> Excerpt provided:
◇ ◇ ◇

CUDA out of memory error when using

by hwasiti - opened Nov 30, 2022

Nov 30, 2022

I am trying to use my 2 GPUs + RAM mapped by device_map="auto"
However, I am getting CUDA OOM error.
Using only 1 GPU gave the same error by specifying:

import torch
import os
os.environ["CUDA_DEVICE_ORDER"]="PCI_BUS_ID"
os.environ["CUDA_VISIBLE_DEVICES"]="1"

If only CPU used it will take 30 min. for max_length=2000 on my corei9-9900K/64GB which is too much. I just hoped that my 2x1080Ti (11GB) could help to speed up the text generation.

tokenizer = AutoTokenizer.from_pretrained("facebook/galactica-6.7b")    
model = OPTForCausalLM.from_pretrained("facebook/galactica-6.7b", device_map="auto",  offload_state_dict = True)  #  no disk offloading

input_text = """
# The benefits of deadlifting

## INTRODUCTION
"""

randomizer_value = 0
repititions = 1

# set seed to reproduce results. Feel free to change the seed though to get different results
torch.manual_seed(randomizer_value)

# input_ids = tokenizer(input_text, return_tensors="pt").input_ids   ############### CPU only
input_ids = tokenizer(input_text, return_tensors="pt").input_ids.to("cuda")

◇ ◇ ◇

> Exercise set:
1. According to the forum thread on the CUDA memory error, how long does a CPU-only run take for max_length=2000?
2. In the listing, reproduce the lines starting at "region: Alsace" and ending at "latitude: 30.4098", changing "city" to "town" and leaving everything else unaltered.

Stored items

◇ ◇ ◇

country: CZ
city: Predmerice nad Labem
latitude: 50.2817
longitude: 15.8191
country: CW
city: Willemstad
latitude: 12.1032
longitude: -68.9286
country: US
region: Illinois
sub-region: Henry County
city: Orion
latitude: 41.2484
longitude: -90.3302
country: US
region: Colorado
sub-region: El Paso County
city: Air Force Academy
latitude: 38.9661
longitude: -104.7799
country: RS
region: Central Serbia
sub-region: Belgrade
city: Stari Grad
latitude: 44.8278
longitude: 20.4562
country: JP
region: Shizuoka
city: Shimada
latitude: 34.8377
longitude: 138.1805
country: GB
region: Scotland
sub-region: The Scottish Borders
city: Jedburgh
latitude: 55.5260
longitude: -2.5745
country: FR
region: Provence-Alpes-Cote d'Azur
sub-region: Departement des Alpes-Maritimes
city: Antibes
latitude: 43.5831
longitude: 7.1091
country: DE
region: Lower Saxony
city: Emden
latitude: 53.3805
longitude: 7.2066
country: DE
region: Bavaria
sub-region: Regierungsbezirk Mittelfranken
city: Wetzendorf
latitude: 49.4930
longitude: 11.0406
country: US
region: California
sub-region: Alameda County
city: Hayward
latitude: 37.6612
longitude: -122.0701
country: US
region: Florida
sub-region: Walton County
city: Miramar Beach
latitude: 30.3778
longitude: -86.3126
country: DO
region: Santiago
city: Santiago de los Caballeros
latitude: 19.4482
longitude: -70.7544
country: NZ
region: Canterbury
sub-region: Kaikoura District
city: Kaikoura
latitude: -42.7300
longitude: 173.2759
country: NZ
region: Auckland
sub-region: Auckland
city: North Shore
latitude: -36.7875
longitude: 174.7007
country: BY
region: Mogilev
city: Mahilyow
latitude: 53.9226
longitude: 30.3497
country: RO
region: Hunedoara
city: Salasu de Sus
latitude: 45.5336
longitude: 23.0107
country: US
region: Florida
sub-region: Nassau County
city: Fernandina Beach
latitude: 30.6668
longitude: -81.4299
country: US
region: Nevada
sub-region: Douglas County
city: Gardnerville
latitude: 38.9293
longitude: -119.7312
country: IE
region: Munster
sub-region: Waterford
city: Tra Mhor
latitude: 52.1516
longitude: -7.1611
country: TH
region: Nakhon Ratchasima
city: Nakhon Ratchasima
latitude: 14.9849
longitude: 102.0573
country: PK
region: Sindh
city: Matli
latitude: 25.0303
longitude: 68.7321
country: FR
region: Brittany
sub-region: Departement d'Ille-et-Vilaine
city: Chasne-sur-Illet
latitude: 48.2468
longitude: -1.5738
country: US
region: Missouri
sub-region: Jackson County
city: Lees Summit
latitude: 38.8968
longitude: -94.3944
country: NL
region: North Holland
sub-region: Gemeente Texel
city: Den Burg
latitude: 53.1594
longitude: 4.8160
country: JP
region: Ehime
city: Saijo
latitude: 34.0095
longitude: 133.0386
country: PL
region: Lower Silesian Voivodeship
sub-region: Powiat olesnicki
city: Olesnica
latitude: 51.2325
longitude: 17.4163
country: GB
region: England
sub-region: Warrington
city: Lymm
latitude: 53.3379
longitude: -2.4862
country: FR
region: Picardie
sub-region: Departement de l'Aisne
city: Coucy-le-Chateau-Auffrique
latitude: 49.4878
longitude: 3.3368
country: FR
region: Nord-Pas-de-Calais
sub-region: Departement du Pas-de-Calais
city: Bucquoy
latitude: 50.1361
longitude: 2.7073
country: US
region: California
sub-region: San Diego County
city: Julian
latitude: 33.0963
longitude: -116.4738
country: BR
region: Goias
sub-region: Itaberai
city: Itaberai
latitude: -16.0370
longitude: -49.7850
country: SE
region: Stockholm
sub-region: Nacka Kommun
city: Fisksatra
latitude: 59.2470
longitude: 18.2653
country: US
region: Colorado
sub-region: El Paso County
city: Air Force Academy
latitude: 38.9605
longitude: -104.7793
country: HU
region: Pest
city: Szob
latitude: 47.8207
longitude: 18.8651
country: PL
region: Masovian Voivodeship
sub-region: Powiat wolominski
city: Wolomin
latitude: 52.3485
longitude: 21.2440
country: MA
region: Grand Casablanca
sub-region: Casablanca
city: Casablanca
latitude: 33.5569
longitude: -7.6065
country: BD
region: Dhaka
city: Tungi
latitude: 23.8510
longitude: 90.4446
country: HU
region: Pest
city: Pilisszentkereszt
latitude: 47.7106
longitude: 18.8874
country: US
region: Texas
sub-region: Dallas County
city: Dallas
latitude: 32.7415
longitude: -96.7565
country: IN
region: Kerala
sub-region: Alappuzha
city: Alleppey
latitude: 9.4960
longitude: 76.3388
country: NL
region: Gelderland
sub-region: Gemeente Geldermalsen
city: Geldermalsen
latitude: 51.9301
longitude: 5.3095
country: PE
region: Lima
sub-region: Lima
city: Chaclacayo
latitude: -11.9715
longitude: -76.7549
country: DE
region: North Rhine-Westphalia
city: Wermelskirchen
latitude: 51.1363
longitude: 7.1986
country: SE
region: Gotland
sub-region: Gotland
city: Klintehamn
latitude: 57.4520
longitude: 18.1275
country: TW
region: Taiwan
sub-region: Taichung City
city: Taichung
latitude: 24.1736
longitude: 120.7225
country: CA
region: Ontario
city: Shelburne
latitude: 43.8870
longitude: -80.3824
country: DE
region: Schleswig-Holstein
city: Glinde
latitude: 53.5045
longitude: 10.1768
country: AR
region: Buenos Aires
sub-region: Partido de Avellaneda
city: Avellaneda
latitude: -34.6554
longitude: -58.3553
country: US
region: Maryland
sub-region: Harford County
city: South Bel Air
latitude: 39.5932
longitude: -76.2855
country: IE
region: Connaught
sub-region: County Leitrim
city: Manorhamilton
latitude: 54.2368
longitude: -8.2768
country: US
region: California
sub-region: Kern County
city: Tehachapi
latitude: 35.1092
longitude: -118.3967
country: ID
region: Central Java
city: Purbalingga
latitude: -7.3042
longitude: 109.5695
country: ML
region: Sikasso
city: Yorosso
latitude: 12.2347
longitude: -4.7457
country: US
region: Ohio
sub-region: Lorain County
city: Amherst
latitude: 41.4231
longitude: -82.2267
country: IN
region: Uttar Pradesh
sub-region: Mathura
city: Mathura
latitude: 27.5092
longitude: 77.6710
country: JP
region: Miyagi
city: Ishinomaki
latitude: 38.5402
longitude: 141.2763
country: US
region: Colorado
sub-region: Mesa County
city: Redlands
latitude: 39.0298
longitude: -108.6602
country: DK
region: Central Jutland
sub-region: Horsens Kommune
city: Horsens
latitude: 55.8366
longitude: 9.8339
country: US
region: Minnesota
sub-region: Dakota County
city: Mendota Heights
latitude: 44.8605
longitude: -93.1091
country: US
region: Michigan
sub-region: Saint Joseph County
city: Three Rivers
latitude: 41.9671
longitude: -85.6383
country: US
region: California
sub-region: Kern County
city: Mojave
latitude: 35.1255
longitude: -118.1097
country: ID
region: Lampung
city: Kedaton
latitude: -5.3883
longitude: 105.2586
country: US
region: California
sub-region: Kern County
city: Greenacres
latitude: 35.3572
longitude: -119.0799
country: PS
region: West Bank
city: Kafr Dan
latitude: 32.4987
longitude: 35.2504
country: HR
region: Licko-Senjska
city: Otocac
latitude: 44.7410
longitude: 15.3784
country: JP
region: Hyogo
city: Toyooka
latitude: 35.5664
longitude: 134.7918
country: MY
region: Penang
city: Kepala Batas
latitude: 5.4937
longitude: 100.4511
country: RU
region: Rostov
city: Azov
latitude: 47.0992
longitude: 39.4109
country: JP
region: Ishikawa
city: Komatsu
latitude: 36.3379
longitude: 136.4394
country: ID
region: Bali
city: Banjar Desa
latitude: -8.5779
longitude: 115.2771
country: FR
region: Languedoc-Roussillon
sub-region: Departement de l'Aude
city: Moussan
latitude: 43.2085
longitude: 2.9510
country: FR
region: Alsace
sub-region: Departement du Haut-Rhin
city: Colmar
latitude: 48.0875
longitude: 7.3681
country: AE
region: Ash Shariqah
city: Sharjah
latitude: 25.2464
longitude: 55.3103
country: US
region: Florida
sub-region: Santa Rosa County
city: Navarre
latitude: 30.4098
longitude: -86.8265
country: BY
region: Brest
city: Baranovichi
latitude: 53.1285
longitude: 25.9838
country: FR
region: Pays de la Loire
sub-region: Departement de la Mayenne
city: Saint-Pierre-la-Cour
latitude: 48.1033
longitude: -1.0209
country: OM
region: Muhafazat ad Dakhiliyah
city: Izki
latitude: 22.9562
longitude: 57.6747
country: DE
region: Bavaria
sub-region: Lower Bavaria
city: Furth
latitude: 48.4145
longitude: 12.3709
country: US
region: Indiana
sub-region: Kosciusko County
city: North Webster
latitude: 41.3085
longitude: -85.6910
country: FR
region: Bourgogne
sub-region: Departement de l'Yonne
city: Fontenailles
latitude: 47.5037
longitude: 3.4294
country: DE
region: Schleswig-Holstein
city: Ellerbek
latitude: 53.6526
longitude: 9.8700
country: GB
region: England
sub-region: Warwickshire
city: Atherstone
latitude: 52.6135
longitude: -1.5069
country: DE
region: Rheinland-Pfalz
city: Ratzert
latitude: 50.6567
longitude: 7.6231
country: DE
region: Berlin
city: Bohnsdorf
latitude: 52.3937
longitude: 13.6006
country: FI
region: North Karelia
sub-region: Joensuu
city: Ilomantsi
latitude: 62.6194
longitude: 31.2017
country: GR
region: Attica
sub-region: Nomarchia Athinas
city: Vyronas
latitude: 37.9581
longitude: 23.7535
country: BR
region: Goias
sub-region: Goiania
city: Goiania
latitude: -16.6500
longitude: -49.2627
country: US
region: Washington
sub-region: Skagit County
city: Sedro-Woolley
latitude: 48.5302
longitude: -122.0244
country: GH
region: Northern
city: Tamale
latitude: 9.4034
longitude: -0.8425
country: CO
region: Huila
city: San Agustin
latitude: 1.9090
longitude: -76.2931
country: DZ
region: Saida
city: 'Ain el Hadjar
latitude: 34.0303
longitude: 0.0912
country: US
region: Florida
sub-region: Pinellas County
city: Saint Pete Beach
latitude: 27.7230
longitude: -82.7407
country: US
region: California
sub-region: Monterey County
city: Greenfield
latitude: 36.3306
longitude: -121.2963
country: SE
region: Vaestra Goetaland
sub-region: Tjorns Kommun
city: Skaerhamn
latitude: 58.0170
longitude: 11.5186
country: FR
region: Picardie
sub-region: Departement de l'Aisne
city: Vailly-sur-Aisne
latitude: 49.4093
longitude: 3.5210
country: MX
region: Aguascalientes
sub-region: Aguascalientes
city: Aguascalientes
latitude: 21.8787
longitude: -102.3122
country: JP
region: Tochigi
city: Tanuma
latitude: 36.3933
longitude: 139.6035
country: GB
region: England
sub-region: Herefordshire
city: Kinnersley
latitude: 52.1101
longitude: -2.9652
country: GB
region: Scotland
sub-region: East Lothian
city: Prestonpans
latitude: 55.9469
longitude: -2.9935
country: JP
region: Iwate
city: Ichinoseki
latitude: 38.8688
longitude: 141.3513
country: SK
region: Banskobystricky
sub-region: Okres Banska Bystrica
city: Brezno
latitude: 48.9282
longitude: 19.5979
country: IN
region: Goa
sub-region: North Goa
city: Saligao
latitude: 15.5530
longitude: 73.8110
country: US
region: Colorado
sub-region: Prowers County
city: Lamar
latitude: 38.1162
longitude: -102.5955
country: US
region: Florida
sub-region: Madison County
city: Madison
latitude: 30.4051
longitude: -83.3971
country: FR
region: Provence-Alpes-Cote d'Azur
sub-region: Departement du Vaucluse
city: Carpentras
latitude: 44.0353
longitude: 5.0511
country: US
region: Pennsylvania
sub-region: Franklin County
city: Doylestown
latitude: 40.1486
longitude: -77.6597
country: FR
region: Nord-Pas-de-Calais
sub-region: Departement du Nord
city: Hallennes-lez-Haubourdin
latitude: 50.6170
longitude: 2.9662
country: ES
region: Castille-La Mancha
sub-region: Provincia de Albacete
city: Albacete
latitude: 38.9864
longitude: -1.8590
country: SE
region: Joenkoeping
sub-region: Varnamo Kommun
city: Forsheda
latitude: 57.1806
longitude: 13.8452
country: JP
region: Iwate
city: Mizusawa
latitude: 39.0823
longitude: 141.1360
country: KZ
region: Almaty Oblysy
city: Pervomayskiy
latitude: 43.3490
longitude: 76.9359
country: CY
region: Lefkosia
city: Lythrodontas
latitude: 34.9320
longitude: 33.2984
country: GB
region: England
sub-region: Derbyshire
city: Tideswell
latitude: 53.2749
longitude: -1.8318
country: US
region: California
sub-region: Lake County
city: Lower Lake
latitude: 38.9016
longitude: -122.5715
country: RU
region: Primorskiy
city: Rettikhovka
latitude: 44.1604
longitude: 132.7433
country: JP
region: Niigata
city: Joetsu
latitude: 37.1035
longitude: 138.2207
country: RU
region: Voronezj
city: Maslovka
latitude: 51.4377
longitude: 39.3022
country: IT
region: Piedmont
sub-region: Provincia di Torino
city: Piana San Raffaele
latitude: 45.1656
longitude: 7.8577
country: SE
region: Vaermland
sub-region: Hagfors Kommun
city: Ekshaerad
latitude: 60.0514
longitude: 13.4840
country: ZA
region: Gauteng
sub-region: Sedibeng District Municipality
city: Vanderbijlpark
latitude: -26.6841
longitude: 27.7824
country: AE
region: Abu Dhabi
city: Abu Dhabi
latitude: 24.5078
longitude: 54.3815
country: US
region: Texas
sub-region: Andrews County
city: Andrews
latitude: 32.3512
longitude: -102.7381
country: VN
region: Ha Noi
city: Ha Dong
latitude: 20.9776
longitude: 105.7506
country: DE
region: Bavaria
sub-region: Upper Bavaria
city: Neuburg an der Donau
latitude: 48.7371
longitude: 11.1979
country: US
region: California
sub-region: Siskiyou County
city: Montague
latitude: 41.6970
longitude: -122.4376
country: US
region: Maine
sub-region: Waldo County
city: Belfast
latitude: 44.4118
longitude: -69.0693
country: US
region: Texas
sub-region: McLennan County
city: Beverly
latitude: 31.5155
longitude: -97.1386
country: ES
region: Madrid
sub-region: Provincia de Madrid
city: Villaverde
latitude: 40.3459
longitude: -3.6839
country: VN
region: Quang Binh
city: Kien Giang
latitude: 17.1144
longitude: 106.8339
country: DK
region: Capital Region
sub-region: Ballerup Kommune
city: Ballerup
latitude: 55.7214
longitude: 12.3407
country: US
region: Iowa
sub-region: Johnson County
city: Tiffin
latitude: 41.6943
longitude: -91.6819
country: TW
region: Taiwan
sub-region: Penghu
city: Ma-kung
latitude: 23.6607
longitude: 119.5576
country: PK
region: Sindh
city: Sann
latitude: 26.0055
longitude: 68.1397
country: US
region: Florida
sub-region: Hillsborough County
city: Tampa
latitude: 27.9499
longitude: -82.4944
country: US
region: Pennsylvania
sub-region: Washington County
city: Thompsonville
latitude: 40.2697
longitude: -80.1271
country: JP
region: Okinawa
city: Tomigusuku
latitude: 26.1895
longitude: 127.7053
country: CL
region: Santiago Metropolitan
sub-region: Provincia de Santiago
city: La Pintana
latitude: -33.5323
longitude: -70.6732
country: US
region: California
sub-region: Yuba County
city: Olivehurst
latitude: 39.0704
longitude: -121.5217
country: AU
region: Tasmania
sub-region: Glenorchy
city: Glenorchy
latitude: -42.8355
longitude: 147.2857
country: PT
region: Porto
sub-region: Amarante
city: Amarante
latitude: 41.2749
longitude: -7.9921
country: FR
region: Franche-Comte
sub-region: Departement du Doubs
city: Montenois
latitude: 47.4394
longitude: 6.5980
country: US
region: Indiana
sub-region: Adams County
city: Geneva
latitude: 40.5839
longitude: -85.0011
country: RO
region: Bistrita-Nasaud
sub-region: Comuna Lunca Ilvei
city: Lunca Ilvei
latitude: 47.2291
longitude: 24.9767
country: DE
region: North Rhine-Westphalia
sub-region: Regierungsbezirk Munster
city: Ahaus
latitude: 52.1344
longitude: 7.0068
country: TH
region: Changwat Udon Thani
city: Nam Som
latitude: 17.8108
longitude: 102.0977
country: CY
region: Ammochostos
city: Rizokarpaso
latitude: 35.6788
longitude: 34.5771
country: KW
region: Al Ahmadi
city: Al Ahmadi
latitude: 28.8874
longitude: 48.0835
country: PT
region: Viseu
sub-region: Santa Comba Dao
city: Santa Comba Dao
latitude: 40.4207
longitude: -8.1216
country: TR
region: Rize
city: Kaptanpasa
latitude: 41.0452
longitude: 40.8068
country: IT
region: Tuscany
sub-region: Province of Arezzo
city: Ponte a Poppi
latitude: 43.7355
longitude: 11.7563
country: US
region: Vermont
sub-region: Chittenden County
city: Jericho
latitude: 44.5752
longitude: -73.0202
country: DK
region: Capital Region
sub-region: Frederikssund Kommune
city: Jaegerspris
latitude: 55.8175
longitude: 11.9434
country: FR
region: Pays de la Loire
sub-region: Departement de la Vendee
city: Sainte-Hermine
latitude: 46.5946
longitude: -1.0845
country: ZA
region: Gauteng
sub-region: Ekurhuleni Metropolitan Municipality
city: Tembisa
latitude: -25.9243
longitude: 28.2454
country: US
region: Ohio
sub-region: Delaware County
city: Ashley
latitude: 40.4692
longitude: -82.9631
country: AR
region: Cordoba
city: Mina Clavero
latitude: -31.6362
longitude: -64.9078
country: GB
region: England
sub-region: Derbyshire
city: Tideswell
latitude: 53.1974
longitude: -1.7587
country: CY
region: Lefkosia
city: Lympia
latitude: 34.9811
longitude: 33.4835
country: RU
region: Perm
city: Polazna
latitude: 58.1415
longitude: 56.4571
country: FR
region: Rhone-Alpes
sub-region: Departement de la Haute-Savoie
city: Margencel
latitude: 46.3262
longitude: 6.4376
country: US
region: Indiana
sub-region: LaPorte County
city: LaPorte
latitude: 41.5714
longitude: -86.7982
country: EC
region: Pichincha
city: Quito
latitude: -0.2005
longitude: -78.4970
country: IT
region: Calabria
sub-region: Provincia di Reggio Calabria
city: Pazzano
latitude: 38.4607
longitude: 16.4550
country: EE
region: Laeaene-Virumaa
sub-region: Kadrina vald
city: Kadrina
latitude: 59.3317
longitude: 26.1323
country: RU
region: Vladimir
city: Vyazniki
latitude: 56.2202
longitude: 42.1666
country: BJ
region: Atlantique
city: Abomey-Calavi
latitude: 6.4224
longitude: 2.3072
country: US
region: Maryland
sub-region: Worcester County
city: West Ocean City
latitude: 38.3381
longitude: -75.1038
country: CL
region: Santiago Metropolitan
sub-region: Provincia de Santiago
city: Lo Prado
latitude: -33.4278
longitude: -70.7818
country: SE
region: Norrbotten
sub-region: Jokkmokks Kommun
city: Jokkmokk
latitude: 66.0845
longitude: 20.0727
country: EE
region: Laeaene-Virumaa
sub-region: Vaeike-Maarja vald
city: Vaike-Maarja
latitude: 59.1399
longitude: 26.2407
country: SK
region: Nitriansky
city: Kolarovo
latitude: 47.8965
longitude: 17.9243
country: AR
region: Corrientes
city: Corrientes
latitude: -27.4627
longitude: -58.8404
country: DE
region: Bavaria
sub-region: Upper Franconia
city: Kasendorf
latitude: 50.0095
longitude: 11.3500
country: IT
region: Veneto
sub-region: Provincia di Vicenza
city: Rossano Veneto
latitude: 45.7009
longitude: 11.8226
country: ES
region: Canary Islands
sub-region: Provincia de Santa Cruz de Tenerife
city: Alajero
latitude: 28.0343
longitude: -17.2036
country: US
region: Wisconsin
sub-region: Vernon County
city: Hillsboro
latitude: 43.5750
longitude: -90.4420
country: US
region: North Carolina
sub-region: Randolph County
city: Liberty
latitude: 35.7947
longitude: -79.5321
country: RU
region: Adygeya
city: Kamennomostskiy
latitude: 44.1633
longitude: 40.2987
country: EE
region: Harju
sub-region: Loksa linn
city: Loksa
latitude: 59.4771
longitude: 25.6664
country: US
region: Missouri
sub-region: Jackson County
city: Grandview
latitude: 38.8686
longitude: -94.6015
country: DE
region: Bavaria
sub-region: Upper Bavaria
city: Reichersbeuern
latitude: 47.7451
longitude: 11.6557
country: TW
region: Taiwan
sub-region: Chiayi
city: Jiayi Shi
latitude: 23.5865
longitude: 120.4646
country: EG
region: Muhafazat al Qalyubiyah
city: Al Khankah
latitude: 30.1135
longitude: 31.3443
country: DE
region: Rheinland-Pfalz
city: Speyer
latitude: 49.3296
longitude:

◇ ◇ ◇

> Responses per task:
1. 30 minutes.

2.
region: Alsace
sub-region: Departement du Haut-Rhin
town: Colmar
latitude: 48.0875
longitude: 7.3681
country: AE
region: Ash Shariqah
town: Sharjah
latitude: 25.2464
longitude: 55.3103
country: US
region: Florida
sub-region: Santa Rosa County
town: Navarre
latitude: 30.4098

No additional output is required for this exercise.